[Stored data]

__________

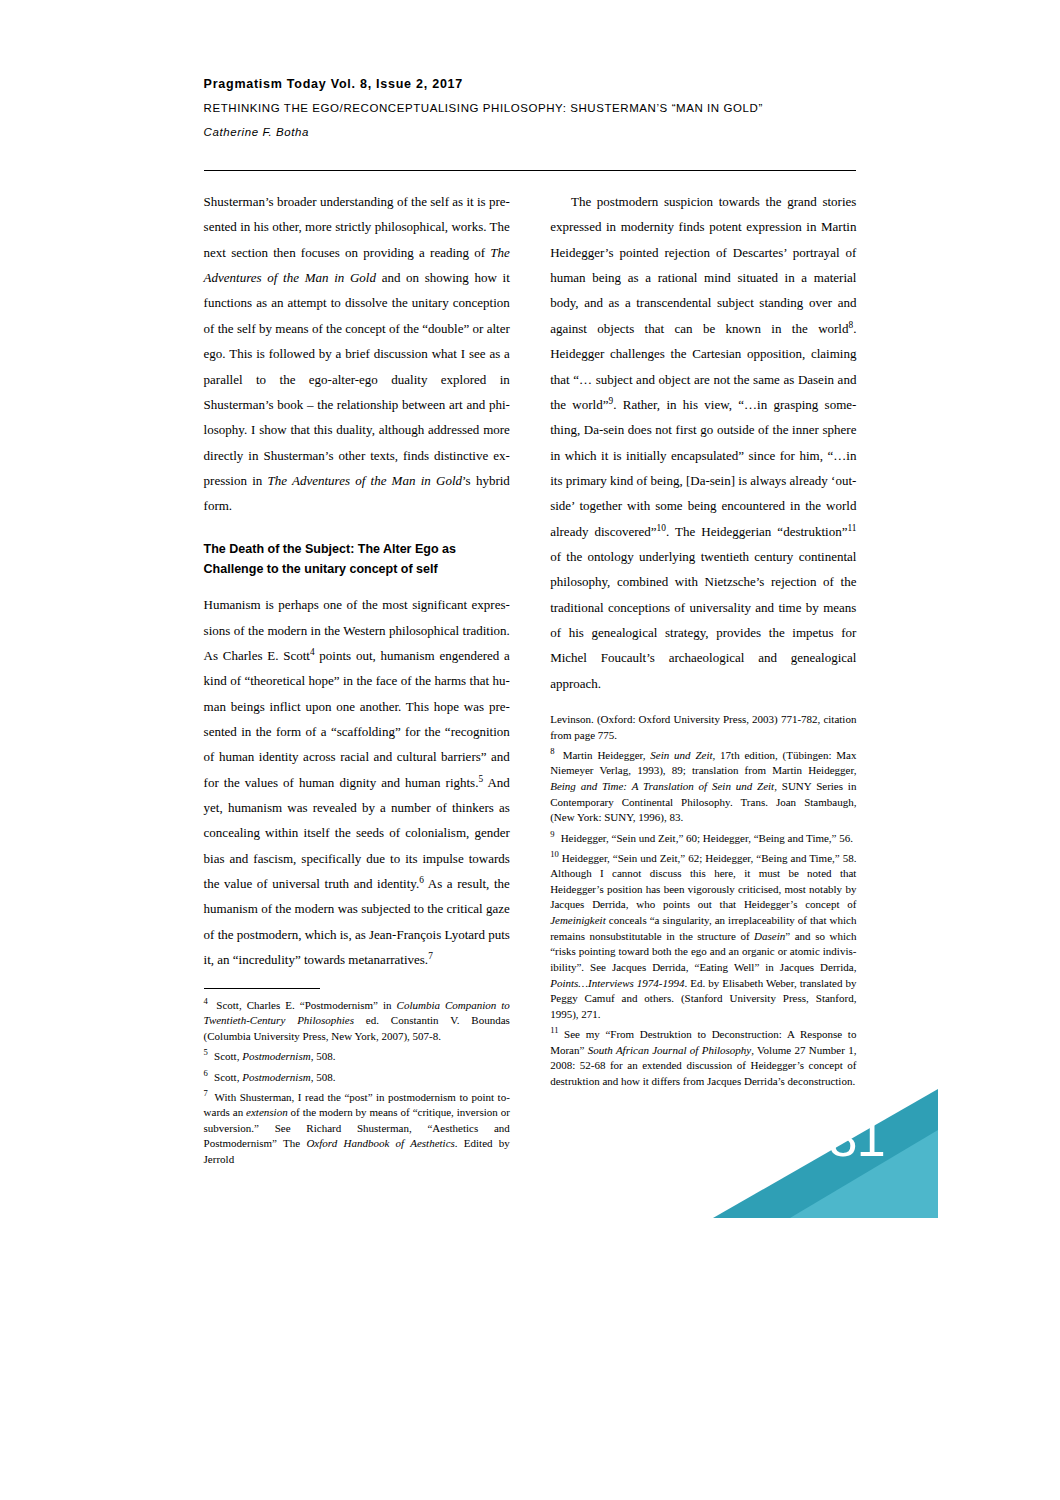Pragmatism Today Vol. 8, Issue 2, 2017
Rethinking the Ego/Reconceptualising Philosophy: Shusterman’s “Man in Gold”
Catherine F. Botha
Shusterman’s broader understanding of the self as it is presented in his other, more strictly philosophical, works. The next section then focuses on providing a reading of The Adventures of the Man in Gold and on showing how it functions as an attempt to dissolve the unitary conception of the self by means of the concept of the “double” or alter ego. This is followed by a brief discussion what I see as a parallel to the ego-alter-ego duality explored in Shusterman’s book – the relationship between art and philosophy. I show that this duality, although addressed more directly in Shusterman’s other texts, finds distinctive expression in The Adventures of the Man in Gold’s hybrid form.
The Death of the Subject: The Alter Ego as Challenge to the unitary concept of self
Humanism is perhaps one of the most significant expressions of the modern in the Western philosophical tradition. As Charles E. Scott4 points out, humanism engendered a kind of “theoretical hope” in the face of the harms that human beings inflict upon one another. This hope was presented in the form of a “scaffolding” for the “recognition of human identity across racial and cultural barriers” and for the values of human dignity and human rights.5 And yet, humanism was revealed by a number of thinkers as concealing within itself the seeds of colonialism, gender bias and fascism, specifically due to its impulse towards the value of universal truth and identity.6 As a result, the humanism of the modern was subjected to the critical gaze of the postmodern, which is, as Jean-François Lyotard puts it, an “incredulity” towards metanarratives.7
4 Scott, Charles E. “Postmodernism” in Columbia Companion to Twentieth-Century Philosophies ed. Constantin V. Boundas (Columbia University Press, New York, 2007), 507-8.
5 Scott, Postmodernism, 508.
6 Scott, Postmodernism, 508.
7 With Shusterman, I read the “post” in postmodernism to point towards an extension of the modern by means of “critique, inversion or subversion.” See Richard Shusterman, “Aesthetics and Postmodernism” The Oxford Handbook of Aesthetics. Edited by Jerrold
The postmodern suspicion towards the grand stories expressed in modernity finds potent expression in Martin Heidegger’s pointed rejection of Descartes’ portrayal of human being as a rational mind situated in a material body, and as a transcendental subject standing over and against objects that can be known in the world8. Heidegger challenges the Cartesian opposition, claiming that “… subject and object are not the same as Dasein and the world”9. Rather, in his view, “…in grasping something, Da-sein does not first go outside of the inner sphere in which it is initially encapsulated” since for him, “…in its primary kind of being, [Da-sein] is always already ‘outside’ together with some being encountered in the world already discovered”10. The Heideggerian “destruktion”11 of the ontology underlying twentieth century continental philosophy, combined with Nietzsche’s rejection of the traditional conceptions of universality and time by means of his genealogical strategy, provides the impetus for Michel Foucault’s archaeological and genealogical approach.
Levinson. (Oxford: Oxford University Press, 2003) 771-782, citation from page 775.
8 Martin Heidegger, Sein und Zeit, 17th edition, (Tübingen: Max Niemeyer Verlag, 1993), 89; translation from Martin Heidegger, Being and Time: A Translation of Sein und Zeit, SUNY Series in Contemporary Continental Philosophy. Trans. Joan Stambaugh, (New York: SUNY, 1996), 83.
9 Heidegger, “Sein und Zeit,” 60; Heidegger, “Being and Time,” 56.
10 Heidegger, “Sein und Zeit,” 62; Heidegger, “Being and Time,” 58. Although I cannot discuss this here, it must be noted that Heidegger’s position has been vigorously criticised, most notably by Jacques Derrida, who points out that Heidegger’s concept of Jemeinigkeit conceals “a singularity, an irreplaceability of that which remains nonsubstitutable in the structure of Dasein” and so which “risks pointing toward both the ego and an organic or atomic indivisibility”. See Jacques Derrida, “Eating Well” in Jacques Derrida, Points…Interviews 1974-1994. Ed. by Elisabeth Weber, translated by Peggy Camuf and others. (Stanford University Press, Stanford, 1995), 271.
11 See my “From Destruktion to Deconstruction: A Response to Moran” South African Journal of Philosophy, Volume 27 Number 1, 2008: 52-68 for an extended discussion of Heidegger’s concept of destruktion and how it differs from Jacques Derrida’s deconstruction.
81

__________

Nothing but the exact text of the records should appear in your answer, with no pictures. Please write it out.

## Finished task
Pragmatism Today Vol. 8, Issue 2, 2017
Rethinking the Ego/Reconceptualising Philosophy: Shusterman’s “Man in Gold”
Catherine F. Botha
Shusterman’s broader understanding of the self as it is presented in his other, more strictly philosophical, works. The next section then focuses on providing a reading of The Adventures of the Man in Gold and on showing how it functions as an attempt to dissolve the unitary conception of the self by means of the concept of the “double” or alter ego. This is followed by a brief discussion what I see as a parallel to the ego-alter-ego duality explored in Shusterman’s book – the relationship between art and philosophy. I show that this duality, although addressed more directly in Shusterman’s other texts, finds distinctive expression in The Adventures of the Man in Gold’s hybrid form.
The Death of the Subject: The Alter Ego as Challenge to the unitary concept of self
Humanism is perhaps one of the most significant expressions of the modern in the Western philosophical tradition. As Charles E. Scott4 points out, humanism engendered a kind of “theoretical hope” in the face of the harms that human beings inflict upon one another. This hope was presented in the form of a “scaffolding” for the “recognition of human identity across racial and cultural barriers” and for the values of human dignity and human rights.5 And yet, humanism was revealed by a number of thinkers as concealing within itself the seeds of colonialism, gender bias and fascism, specifically due to its impulse towards the value of universal truth and identity.6 As a result, the humanism of the modern was subjected to the critical gaze of the postmodern, which is, as Jean-François Lyotard puts it, an “incredulity” towards metanarratives.7
4 Scott, Charles E. “Postmodernism” in Columbia Companion to Twentieth-Century Philosophies ed. Constantin V. Boundas (Columbia University Press, New York, 2007), 507-8.
5 Scott, Postmodernism, 508.
6 Scott, Postmodernism, 508.
7 With Shusterman, I read the “post” in postmodernism to point towards an extension of the modern by means of “critique, inversion or subversion.” See Richard Shusterman, “Aesthetics and Postmodernism” The Oxford Handbook of Aesthetics. Edited by Jerrold
The postmodern suspicion towards the grand stories expressed in modernity finds potent expression in Martin Heidegger’s pointed rejection of Descartes’ portrayal of human being as a rational mind situated in a material body, and as a transcendental subject standing over and against objects that can be known in the world8. Heidegger challenges the Cartesian opposition, claiming that “… subject and object are not the same as Dasein and the world”9. Rather, in his view, “…in grasping something, Da-sein does not first go outside of the inner sphere in which it is initially encapsulated” since for him, “…in its primary kind of being, [Da-sein] is always already ‘outside’ together with some being encountered in the world already discovered”10. The Heideggerian “destruktion”11 of the ontology underlying twentieth century continental philosophy, combined with Nietzsche’s rejection of the traditional conceptions of universality and time by means of his genealogical strategy, provides the impetus for Michel Foucault’s archaeological and genealogical approach.
Levinson. (Oxford: Oxford University Press, 2003) 771-782, citation from page 775.
8 Martin Heidegger, Sein und Zeit, 17th edition, (Tübingen: Max Niemeyer Verlag, 1993), 89; translation from Martin Heidegger, Being and Time: A Translation of Sein und Zeit, SUNY Series in Contemporary Continental Philosophy. Trans. Joan Stambaugh, (New York: SUNY, 1996), 83.
9 Heidegger, “Sein und Zeit,” 60; Heidegger, “Being and Time,” 56.
10 Heidegger, “Sein und Zeit,” 62; Heidegger, “Being and Time,” 58. Although I cannot discuss this here, it must be noted that Heidegger’s position has been vigorously criticised, most notably by Jacques Derrida, who points out that Heidegger’s concept of Jemeinigkeit conceals “a singularity, an irreplaceability of that which remains nonsubstitutable in the structure of Dasein” and so which “risks pointing toward both the ego and an organic or atomic indivisibility”. See Jacques Derrida, “Eating Well” in Jacques Derrida, Points…Interviews 1974-1994. Ed. by Elisabeth Weber, translated by Peggy Camuf and others. (Stanford University Press, Stanford, 1995), 271.
11 See my “From Destruktion to Deconstruction: A Response to Moran” South African Journal of Philosophy, Volume 27 Number 1, 2008: 52-68 for an extended discussion of Heidegger’s concept of destruktion and how it differs from Jacques Derrida’s deconstruction.
81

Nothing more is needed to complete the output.